> **Data under study**
• • • • • • •

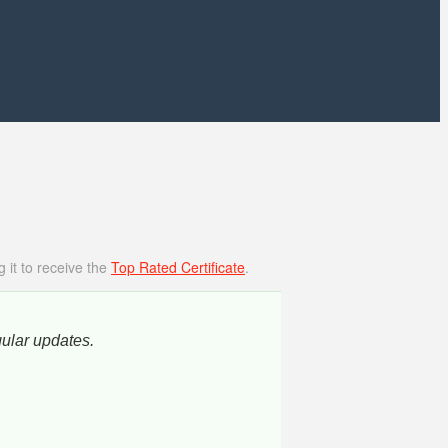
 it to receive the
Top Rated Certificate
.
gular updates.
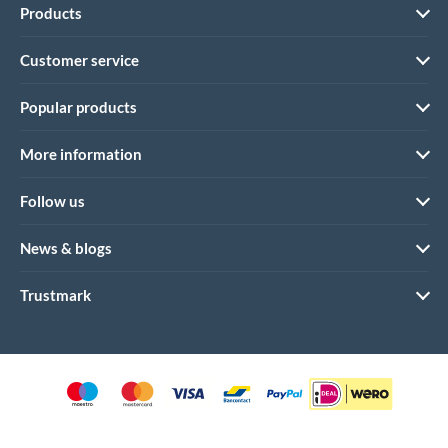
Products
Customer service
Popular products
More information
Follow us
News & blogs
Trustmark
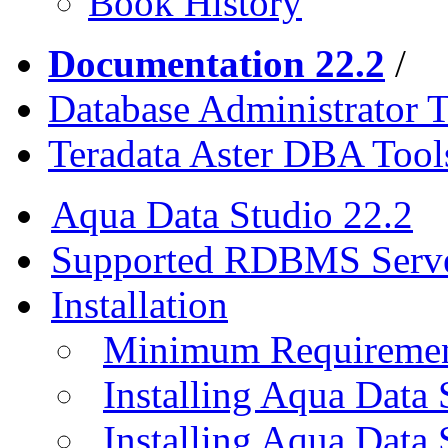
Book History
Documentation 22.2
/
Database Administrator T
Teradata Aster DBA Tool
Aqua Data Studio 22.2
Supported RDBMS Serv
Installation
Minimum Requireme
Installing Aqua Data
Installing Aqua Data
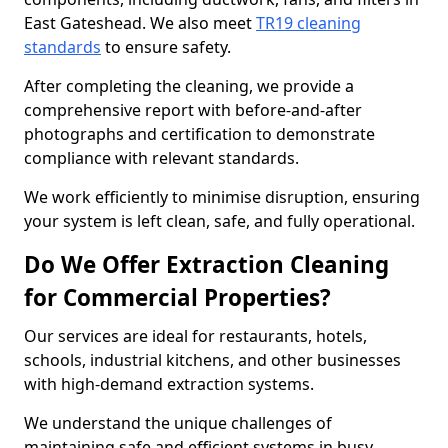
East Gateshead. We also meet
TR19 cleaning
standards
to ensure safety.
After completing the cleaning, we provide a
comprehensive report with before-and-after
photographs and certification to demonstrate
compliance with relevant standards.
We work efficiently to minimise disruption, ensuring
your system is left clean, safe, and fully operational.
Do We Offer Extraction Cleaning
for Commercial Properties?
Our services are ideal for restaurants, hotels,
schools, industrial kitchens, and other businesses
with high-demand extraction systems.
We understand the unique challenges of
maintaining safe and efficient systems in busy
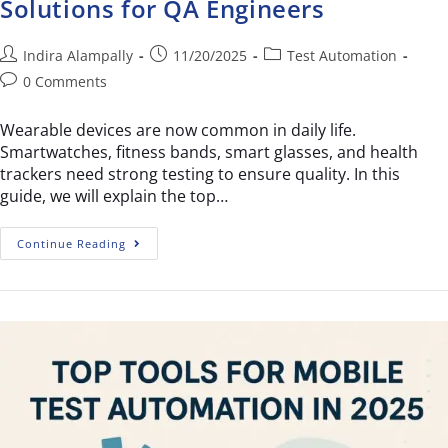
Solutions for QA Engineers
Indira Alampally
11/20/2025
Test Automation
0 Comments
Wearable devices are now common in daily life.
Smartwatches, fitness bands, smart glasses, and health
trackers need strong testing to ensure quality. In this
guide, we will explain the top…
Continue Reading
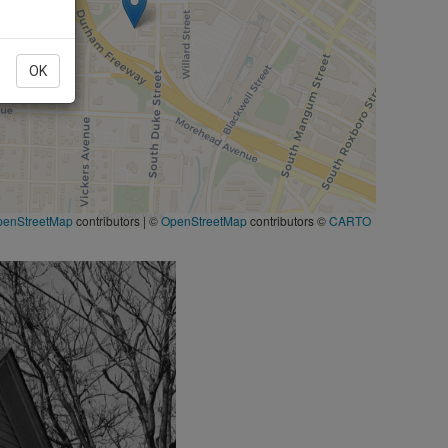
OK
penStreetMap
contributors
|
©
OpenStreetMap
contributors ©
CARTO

• • • • • • •

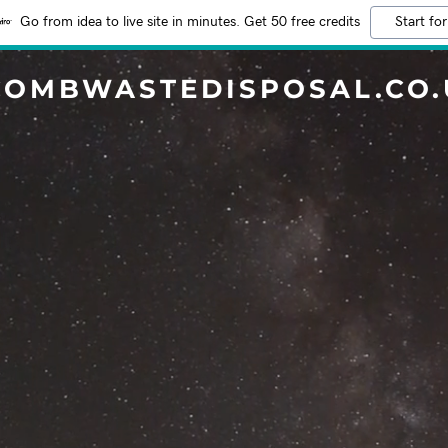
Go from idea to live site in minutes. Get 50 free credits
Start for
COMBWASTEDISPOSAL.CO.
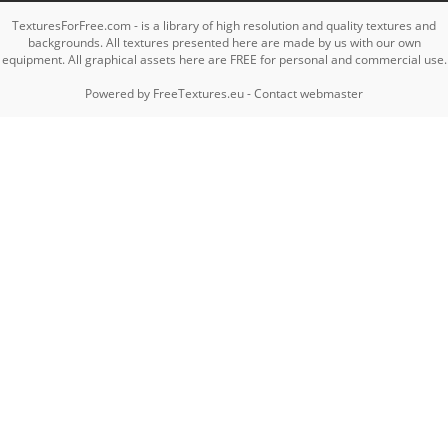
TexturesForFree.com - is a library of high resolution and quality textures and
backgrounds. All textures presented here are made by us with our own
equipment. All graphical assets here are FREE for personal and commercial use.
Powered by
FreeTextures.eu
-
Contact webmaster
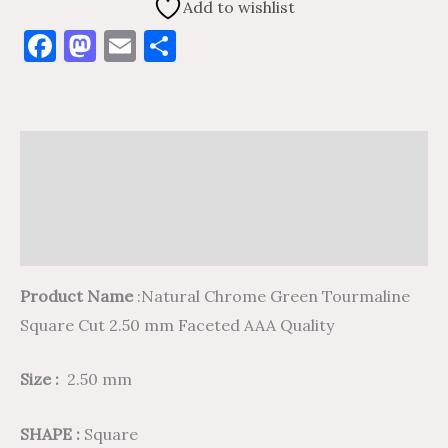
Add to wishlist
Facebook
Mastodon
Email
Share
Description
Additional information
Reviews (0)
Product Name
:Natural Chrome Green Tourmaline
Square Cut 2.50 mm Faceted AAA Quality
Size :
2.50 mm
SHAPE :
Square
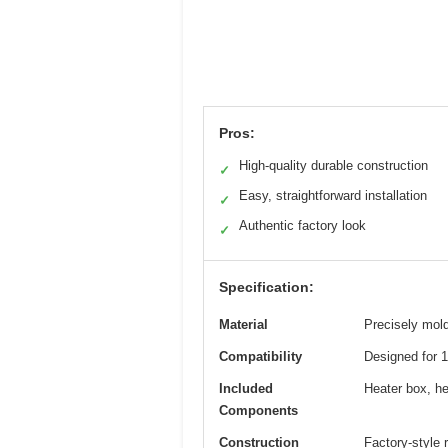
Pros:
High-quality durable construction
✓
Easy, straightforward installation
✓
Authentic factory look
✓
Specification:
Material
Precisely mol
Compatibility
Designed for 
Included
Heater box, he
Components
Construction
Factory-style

• • • • • • •

> **Exercise details**
Please count the lines in the records that contain "systems" and reply with the count alone.

> **Exercise answer**
2